### [The problem]
If a line of the records contains the string "index", copy it out.

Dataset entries
=== Begin Enclosure ===
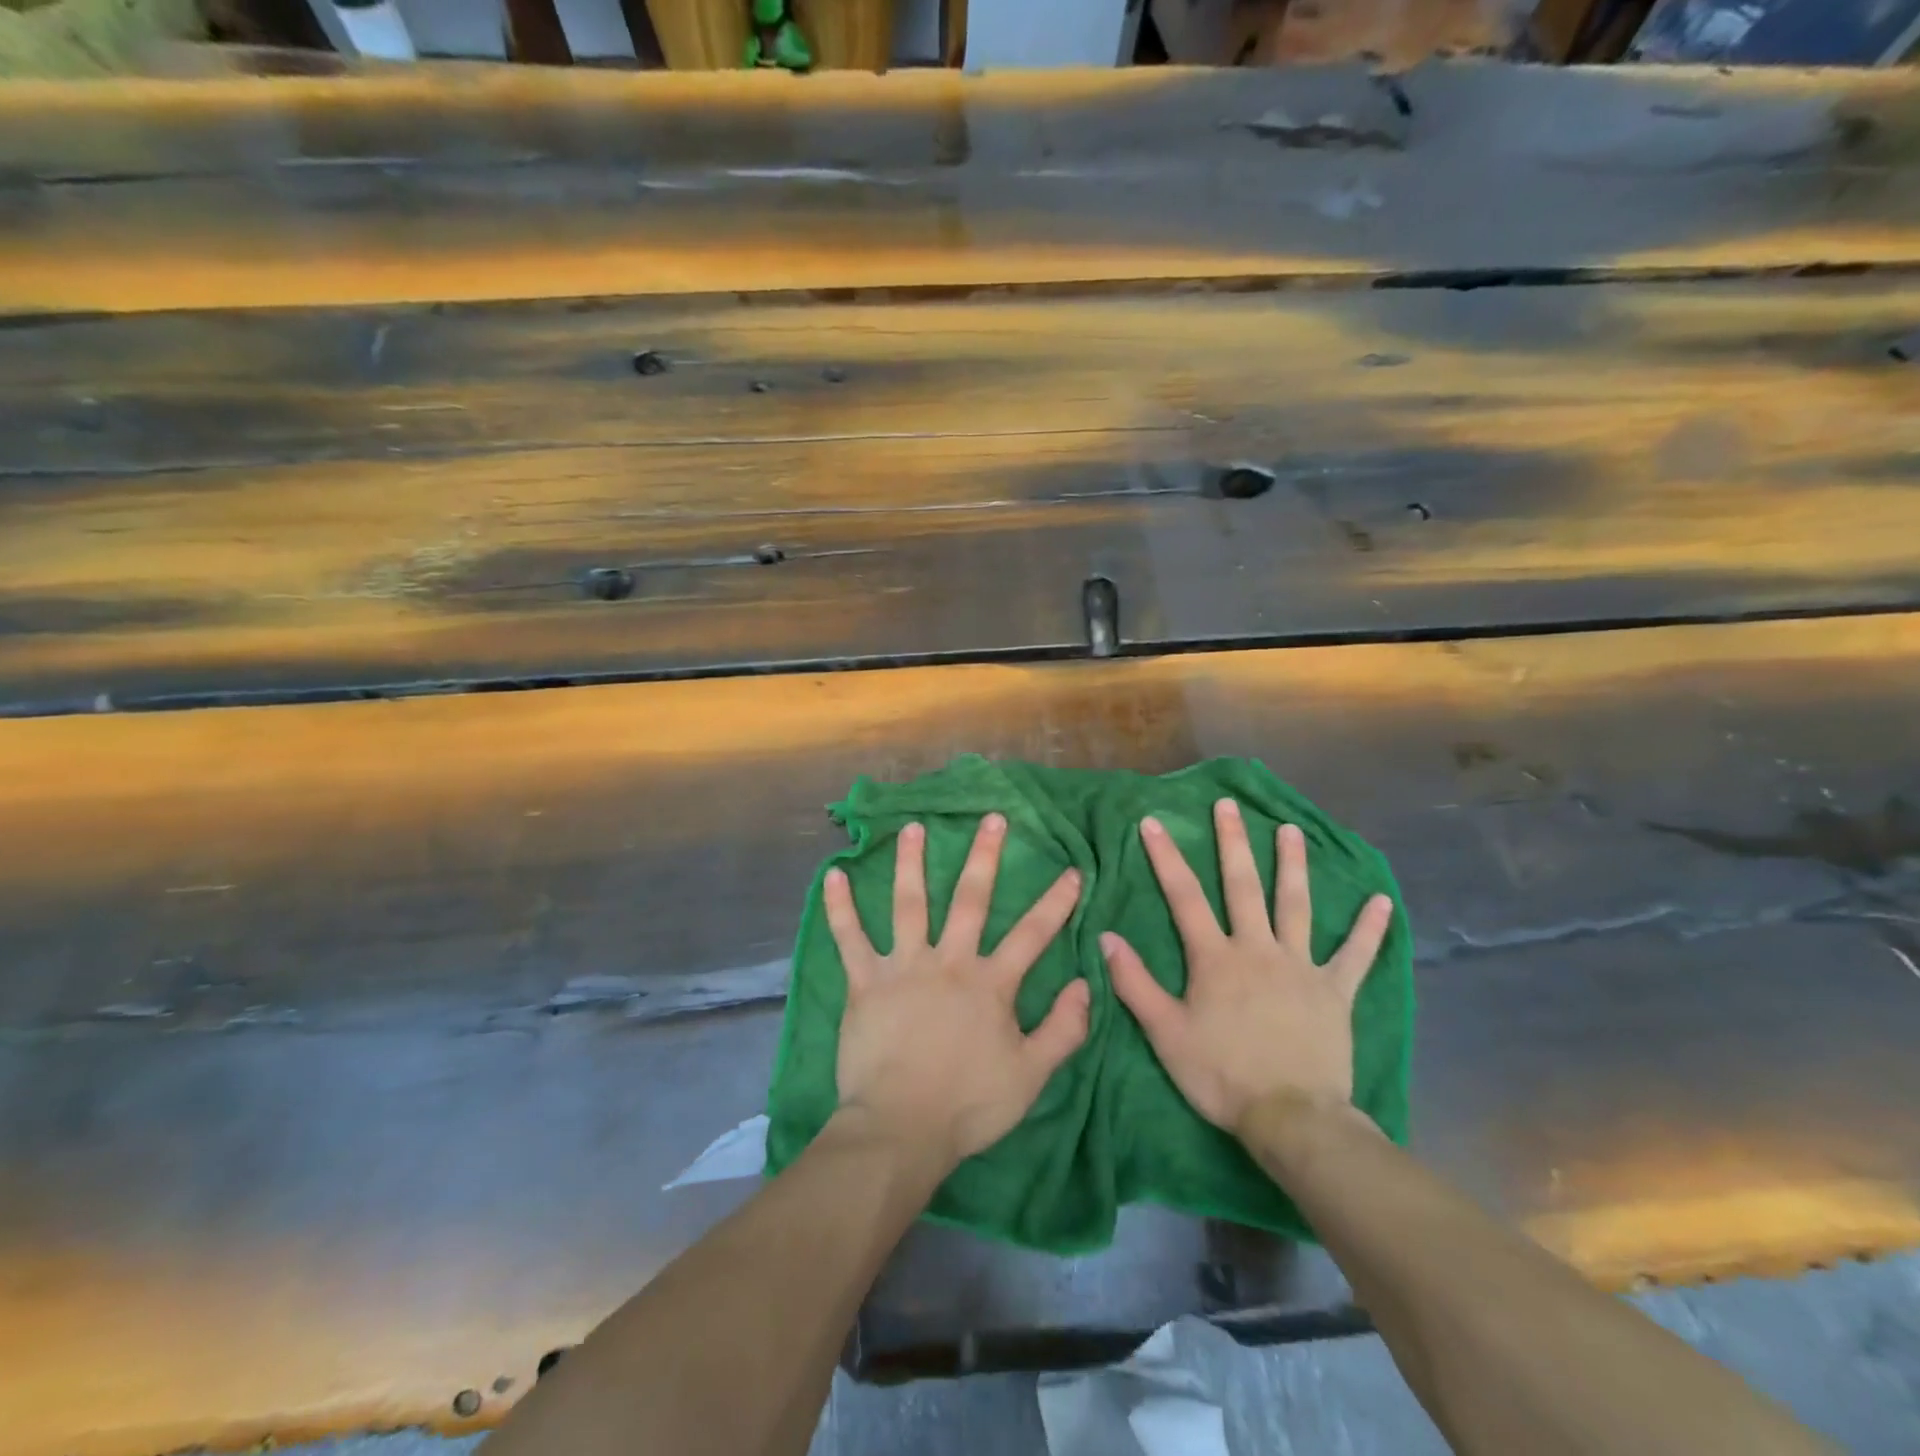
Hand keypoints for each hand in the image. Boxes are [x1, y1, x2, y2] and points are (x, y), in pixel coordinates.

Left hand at [824, 814, 1088, 1170]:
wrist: (900, 1128)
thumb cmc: (968, 1104)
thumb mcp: (1031, 1076)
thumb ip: (1064, 1029)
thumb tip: (1088, 985)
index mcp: (990, 983)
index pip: (1033, 934)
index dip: (1056, 902)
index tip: (1072, 870)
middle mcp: (949, 962)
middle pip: (970, 900)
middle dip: (985, 856)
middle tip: (992, 818)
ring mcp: (903, 967)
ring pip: (909, 904)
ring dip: (911, 863)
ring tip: (913, 827)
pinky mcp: (865, 982)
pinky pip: (849, 938)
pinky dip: (840, 907)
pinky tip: (833, 876)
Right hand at [1101, 798, 1392, 1135]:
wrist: (1291, 1118)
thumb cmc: (1221, 1075)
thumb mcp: (1165, 1033)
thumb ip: (1134, 983)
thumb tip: (1107, 938)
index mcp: (1215, 958)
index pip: (1184, 897)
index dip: (1166, 858)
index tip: (1153, 823)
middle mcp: (1257, 949)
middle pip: (1243, 886)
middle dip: (1233, 843)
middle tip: (1229, 806)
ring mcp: (1300, 967)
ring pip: (1296, 906)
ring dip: (1293, 866)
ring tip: (1292, 830)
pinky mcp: (1334, 991)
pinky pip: (1355, 955)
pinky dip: (1369, 929)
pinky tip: (1382, 902)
=== End Enclosure ===
### [Output for this task]
index mcp: (990, 983)
index pip: (1033, 934)
index dip: (1056, 902)
index tip: (1072, 870)
index mcp: (1215, 958)
index pip: (1184, 897)
index dip: (1166, 858)
index tip: (1153, 823)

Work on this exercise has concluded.